Exercise material —
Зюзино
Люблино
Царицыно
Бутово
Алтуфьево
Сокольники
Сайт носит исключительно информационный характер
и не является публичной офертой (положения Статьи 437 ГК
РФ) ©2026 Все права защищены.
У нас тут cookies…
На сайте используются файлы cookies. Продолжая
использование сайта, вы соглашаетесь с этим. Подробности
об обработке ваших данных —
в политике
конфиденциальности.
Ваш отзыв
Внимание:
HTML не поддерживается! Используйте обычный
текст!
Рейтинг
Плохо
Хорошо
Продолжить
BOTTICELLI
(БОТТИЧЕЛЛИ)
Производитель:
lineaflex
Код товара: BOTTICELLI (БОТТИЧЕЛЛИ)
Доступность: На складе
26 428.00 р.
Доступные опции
--
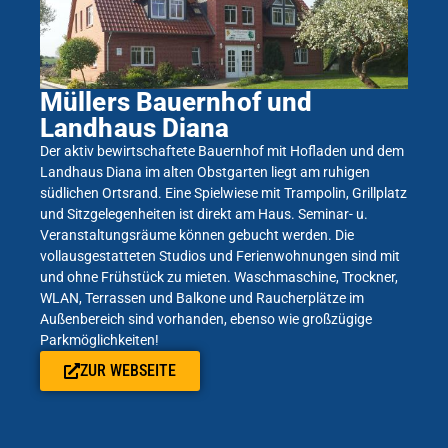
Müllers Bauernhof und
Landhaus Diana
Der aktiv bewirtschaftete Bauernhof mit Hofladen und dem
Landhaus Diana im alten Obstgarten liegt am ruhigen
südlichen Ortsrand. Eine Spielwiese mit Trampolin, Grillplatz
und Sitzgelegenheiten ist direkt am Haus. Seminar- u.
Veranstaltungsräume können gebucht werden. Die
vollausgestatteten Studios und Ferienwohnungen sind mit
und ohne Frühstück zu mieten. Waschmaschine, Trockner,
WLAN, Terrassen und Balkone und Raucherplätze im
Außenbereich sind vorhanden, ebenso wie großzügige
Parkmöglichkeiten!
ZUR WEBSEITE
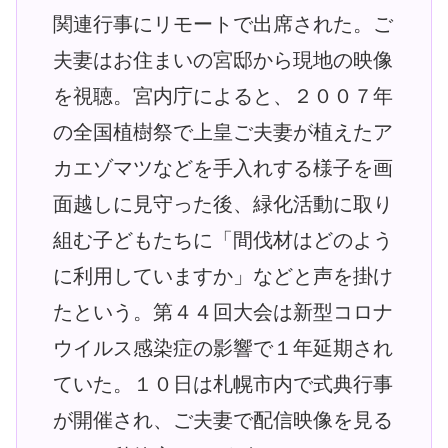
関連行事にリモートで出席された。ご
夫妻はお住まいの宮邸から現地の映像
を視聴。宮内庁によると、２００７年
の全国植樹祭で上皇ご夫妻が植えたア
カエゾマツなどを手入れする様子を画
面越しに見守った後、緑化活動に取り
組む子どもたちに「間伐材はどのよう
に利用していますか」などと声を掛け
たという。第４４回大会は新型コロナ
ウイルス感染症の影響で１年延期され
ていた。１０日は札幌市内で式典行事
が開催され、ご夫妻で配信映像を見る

Problem details — Search the listing above for the lines with "Сайт носит исключительно" and "Доступные опции", then output those lines and all lines between them exactly.

Answer for this exercise —
Сайт носит исключительно информационный характер
и не является публичной офертой (положения Статьи 437 ГК
РФ) ©2026 Все права защищены.
У нас тут cookies…
На сайте используются файлы cookies. Продолжая
использование сайта, вы соглашаетесь с этим. Подробности
об обработке ваших данных —
в политике
конфиденциальности.
Ваш отзыв
Внимание:
HTML не поддерживается! Используйте обычный
текст!
Рейтинг
Плохо
Хорошо
Продолжить
BOTTICELLI
(БОТТИЧЕЛЛИ)
Производитель:
lineaflex
Код товара: BOTTICELLI (БОТТИЧЕЛЛИ)
Доступность: На складе
26 428.00 р.
Доступные опции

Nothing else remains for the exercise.